▸ Try it
Images do not belong in the copy. Retype all the entries below exactly.

==== Material provided ====

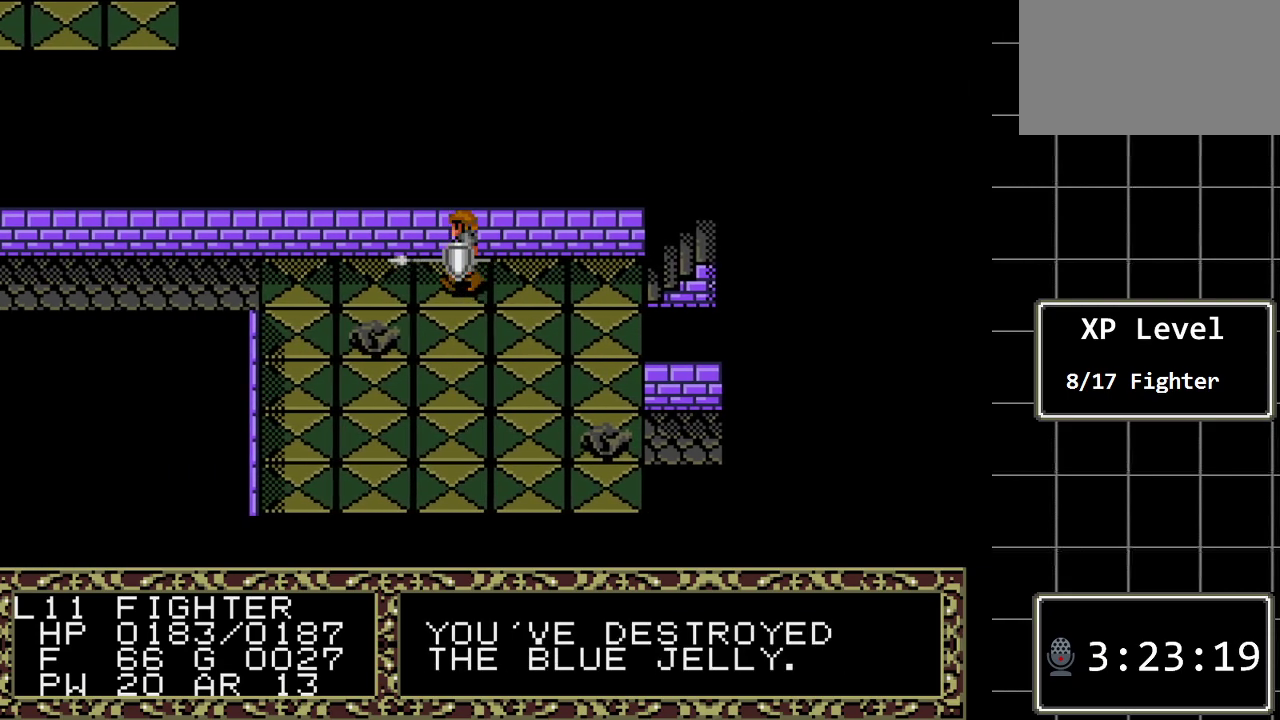
{"buttons": [], "events": [[217, "DPAD_LEFT", "up"], [250, "DPAD_DOWN", "down"], [500, "DPAD_DOWN", "up"]]}
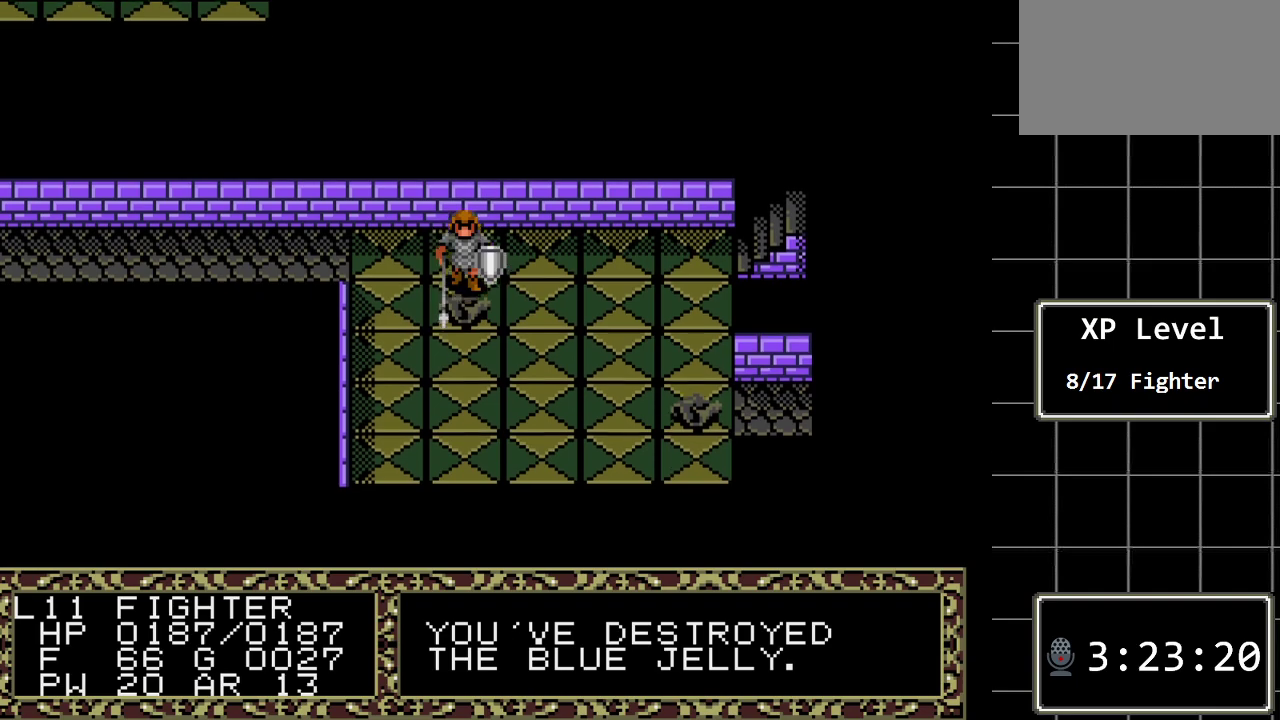
{"buttons": ["DPAD_RIGHT"], "events": [[167, "A", "down"], [367, "A", "up"], [483, "DPAD_RIGHT", "down"]]}
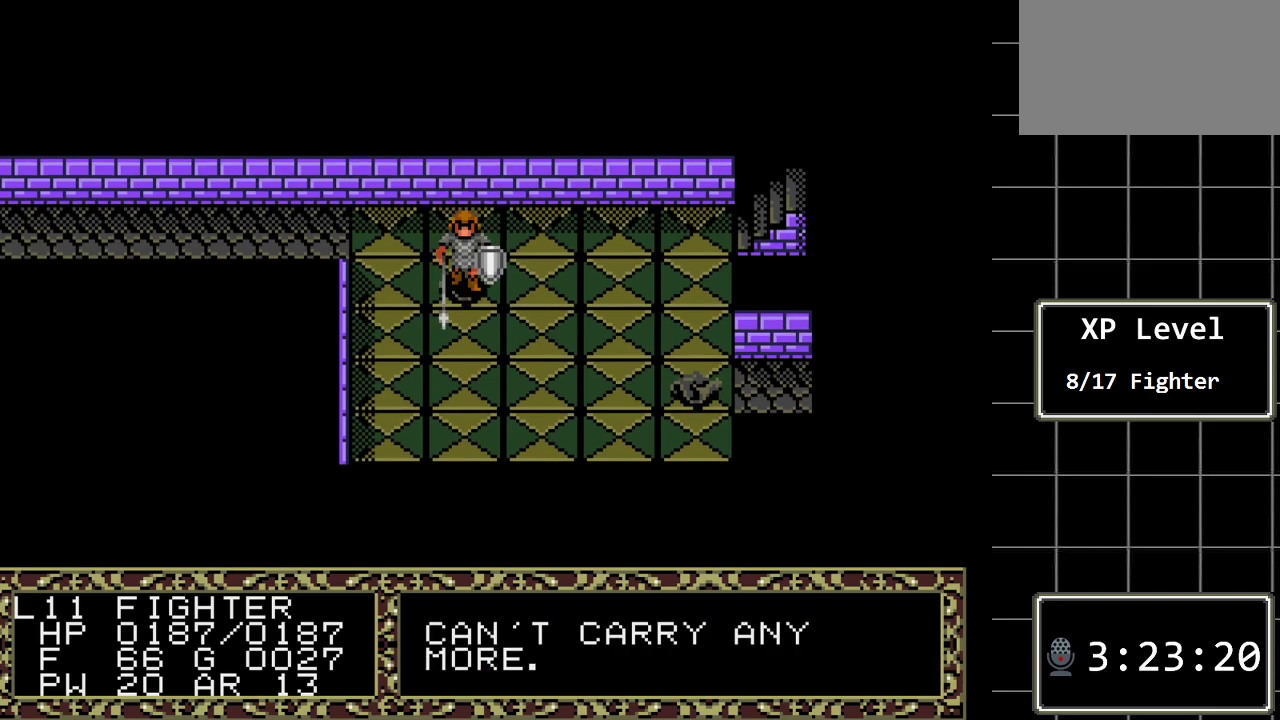
{"buttons": [], "events": [[217, "DPAD_RIGHT", "up"]]}
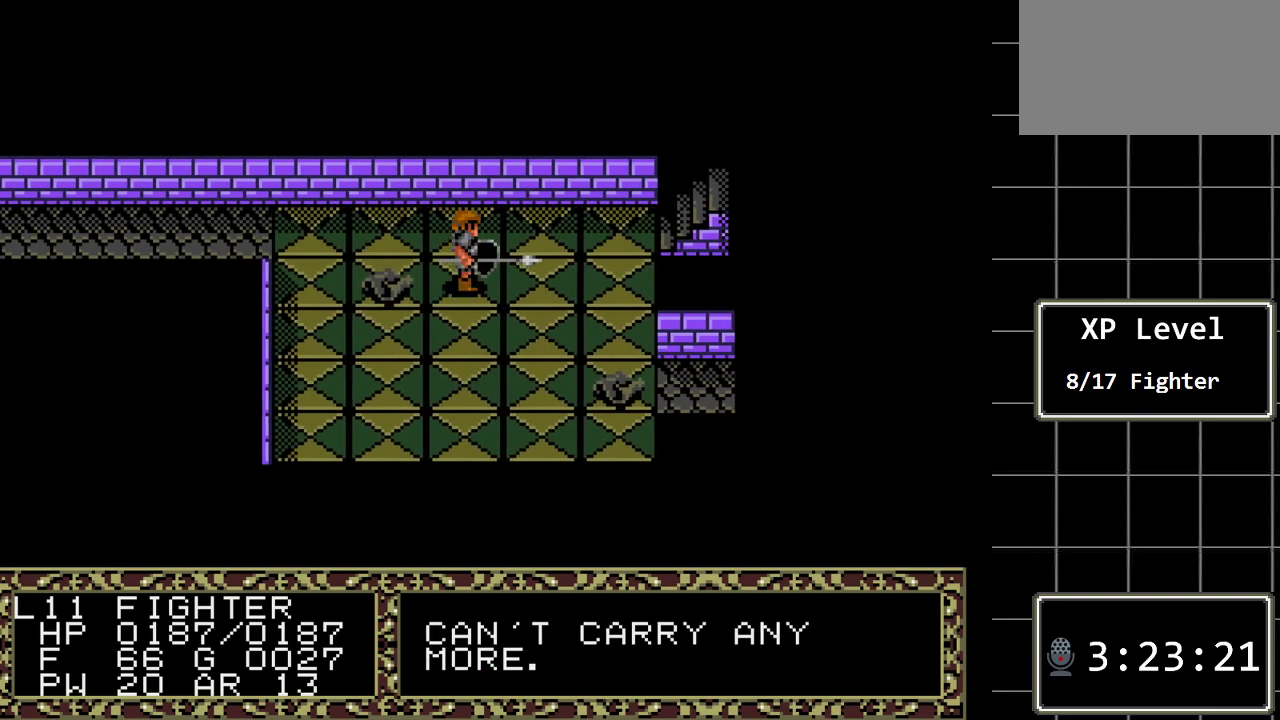
{"buttons": [], "events": [[200, "C", "down"], [317, "C", "up"]]}
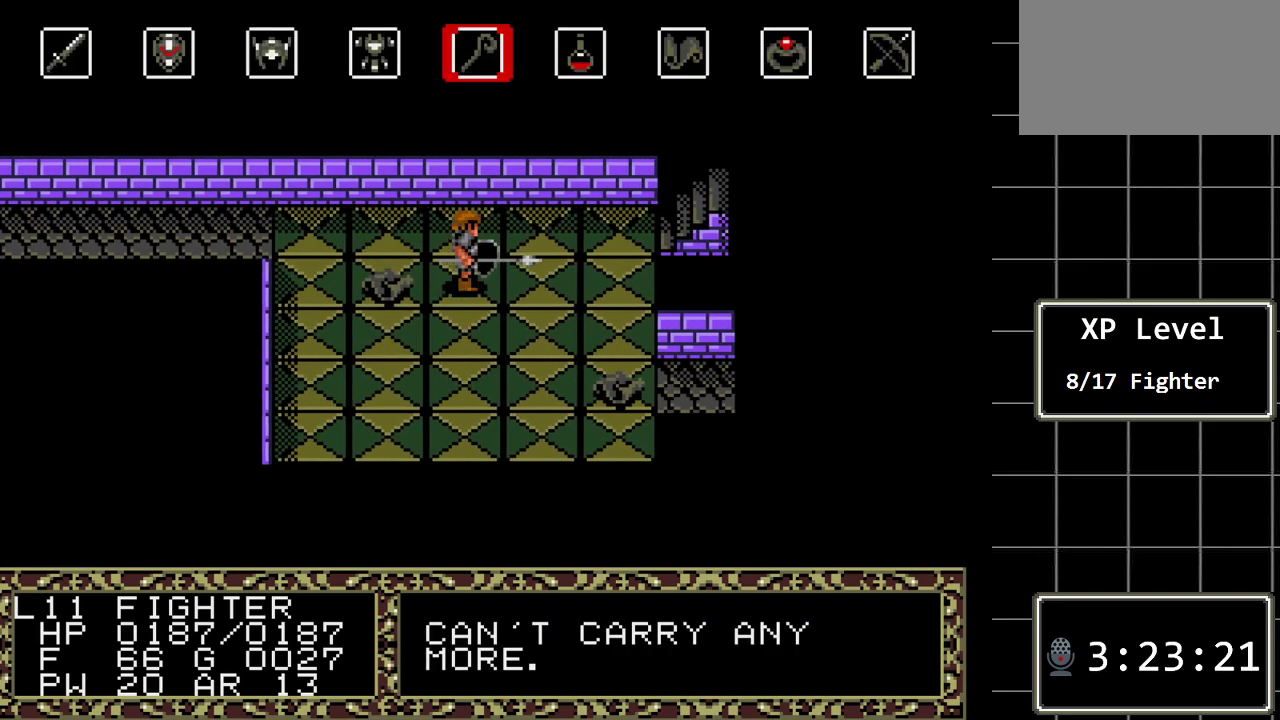
{"buttons": [], "events": [[17, "DPAD_LEFT", "down"], [100, "DPAD_LEFT", "up"], [233, "DPAD_RIGHT", "down"], [300, "DPAD_RIGHT", "up"], [400, "DPAD_RIGHT", "down"], [500, "DPAD_RIGHT", "up"]]}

====

▸ Expected answer
{"buttons": [], "events": [[217, "DPAD_LEFT", "up"], [250, "DPAD_DOWN", "down"], [500, "DPAD_DOWN", "up"]]}
{"buttons": ["DPAD_RIGHT"], "events": [[167, "A", "down"], [367, "A", "up"], [483, "DPAD_RIGHT", "down"]]}
{"buttons": [], "events": [[217, "DPAD_RIGHT", "up"]]}
{"buttons": [], "events": [[200, "C", "down"], [317, "C", "up"]]}
{"buttons": [], "events": [[17, "DPAD_LEFT", "down"], [100, "DPAD_LEFT", "up"], [233, "DPAD_RIGHT", "down"], [300, "DPAD_RIGHT", "up"], [400, "DPAD_RIGHT", "down"], [500, "DPAD_RIGHT", "up"]]}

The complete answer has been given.